Kommen wir zu den Fotografien von Claudia Neuhaus. Bisher in der Portraitfotografie profiliert, ging ihr Interesse im vergangenen Jahr – nicht zuletzt durch einen kurzen, aber sicherlich dennoch prägenden New-York-Aufenthalt – auf Innenräume und Architektur über. Gehängt ist ab heute zweierlei: drei Arbeiten, die in New York entstanden, sowie ergänzend der 19teilige, Zyklus Die Besucher.
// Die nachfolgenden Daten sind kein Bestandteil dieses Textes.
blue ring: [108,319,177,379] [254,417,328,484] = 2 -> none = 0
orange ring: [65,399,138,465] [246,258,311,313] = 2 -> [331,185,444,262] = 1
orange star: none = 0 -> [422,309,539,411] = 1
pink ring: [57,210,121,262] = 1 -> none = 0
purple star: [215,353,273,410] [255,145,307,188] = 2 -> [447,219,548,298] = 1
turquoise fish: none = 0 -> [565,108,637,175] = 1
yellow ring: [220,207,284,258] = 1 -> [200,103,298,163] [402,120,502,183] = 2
Er zeigt 16 Menschen nach ihrem Besuch des Konzentrationslagers Buchenwald, zweimal den Appellplatz und eine Aussicht auf Weimar vom Ettersberg aus. Die ausdrucksstarken Portraits fangen den Reflex von Gefühlen ein, wie er sich auf den fast in jedem Fall abgewendeten Gesichtern der Besucher spiegelt.

Wenden wir uns aber zunächst der Skyline von New York City im Abendlicht zu. Die Konkurrenz für solche Bilder ist fast unüberschaubar. Seit 20 Jahren ist Jason Hawkes im Flugzeug unterwegs und hat phantastische Nacht-Ansichten von London, New York und anderen Städten festgehalten – berühmte Skylines wie anonyme Straßen, bekannte Gebäude wie leuchtende Autobahnkreuze. Secret City von Jason Langer war unlängst zu sehen als Versuch, das Nachtleben beliebiger, nicht namhafter Städte als eine Art Unterwelt wahrnehmbar zu machen.
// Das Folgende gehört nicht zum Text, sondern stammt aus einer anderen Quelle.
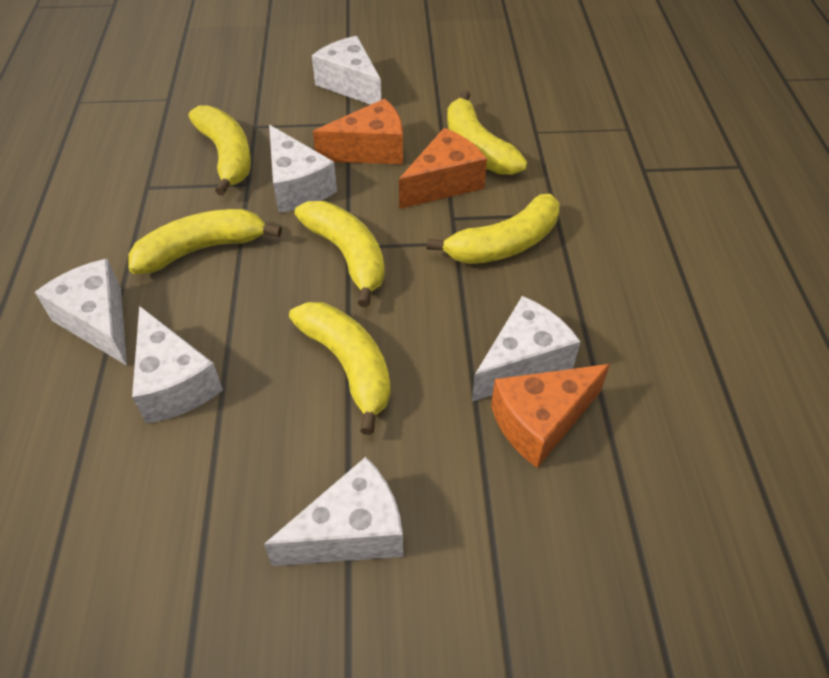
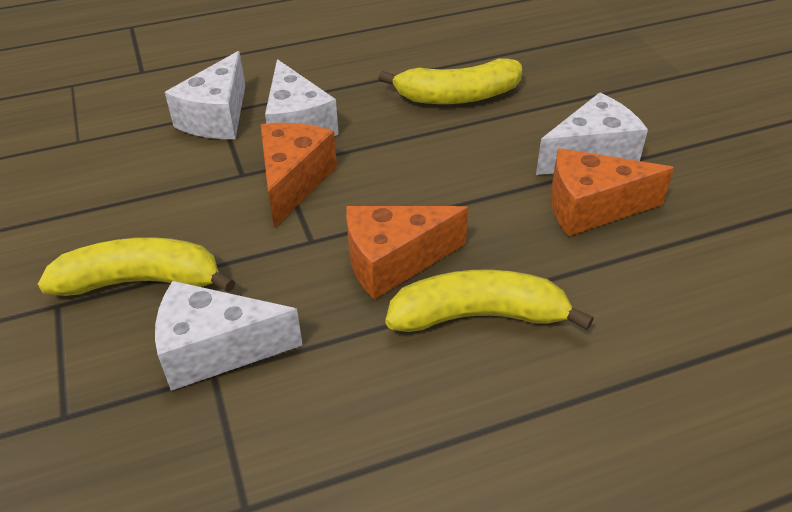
white cheese: [35,259,127,366] [132,306,223,424] [264,457,403,566] [269,125,337,213] [312,36,381,105] [472,296,581,402] = 6 -> [155,281,303,391] [165,51,245,139] [265,59,339,136] [536,93,648,175] = 4
yellow banana: [129,209,282,274] [189,106,251,196] [289,302,391,435] [294,201,385,307] [427,194,560,264] [447,90,527,175] = 6 -> [38,237,235,296] [378,58,522,104] [385,269,594,332] = 3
Vor dem Hintergrund dieser Konkurrenz macht sich Claudia Neuhaus auf den Weg, um sich laufend einen eigenen Blick auf ihre Objekte zu erarbeiten. Ihre Aufnahme zeigt eine Wolken­kratzer-Silhouette mit Brücke – eine typische New-York-Ansicht also. Das Augenmerk der Fotografin lag offensichtlich auf dem Licht: Das brechende Licht des vergehenden Tages, das sein wunderschönes Farbenspiel an den Himmel malt, kontrastiert mit dem Kunstlicht der Brückenbeleuchtung und den grellen Spots der Werbe­plakate.

Wesentlicher für die eigene Handschrift der Künstlerin scheinen mir die beiden fast identischen Aufnahmen aus einer Schule in Brooklyn zu sein. Kaum etwas unterscheidet die Bilder – man könnte „finde fünf Unterschiede“ spielen: Das Objekt am Fenster ist einmal von vorne, einmal von der Rückseite zu sehen. Der Schattenfall der Kommode ist auf beiden Ansichten etwas anders, der Schrank scheint einmal geöffnet, einmal verschlossen zu sein. Das alles ist aber meines Erachtens nicht der springende Punkt. Die Bilder – Sie sehen es an den Titeln – sind kurz vor bzw. kurz nach der Mittagsstunde entstanden – ein Zeitpunkt, in dem bei angloamerika­nischen Zeitangaben der Zusatz „am“ (ante meridiem) zu „pm“ (post meridiem) wechselt. Es ist, als würde am Mittag der Tag herumgedreht wie eine Medaille, um am Nachmittag gleichsam die Rückseite des Tages in wiederum 12 Stundenschritten abzuschreiten. Diese Sichtweise würde das Objekt vor dem Fenster erklären, das einmal von vorn, einmal von der Rückseite zu sehen ist.

Wenn wir nun in Rechnung stellen, daß Frau Neuhaus vom Portrait her kommt, in dem nicht das Aussehen der Person, sondern der Reflex innerer Gefühle, der Reflex eines inneren Leuchtens auf dem Gesicht eingefangen wird, so scheint es in den Innenraumansichten von Claudia Neuhaus ebenfalls nicht um die Inszenierung der Räume zu gehen. Betrachten wir hierzu noch einmal die Aussicht auf Weimar vom Ettersberg aus, also einer Landschaftsansicht, die noch ganz im Kontext der Portraitfotografie steht: Unerlässlich sind auf diesem Bild die winzigen Sonnenflecken, die die Landschaft als Reflex des Tageslichts durchziehen. Im Kontext der Besucherfotografie, die es nicht auf die Physiognomie, sondern auf den Reflex der Gefühle im Gesicht abgesehen hat, heißt das, in der Aussicht wird nicht Weimar abgebildet, sondern die Stimmung des Tages, wie sie sich in den Lichtreflexen der Landschaft darstellt.

So wären m.E. auch die beiden fast identischen Aufnahmen dieses Schulraums zu verstehen als Suche nach der Stimmung des Tages, wie sie sich im Reflex des erleuchteten Raumes spiegelt.

Hier möchte ich schließen. Ich danke Ihnen für Ihre Aufmerksamkeit und wünsche Ihnen noch einen schönen Abend!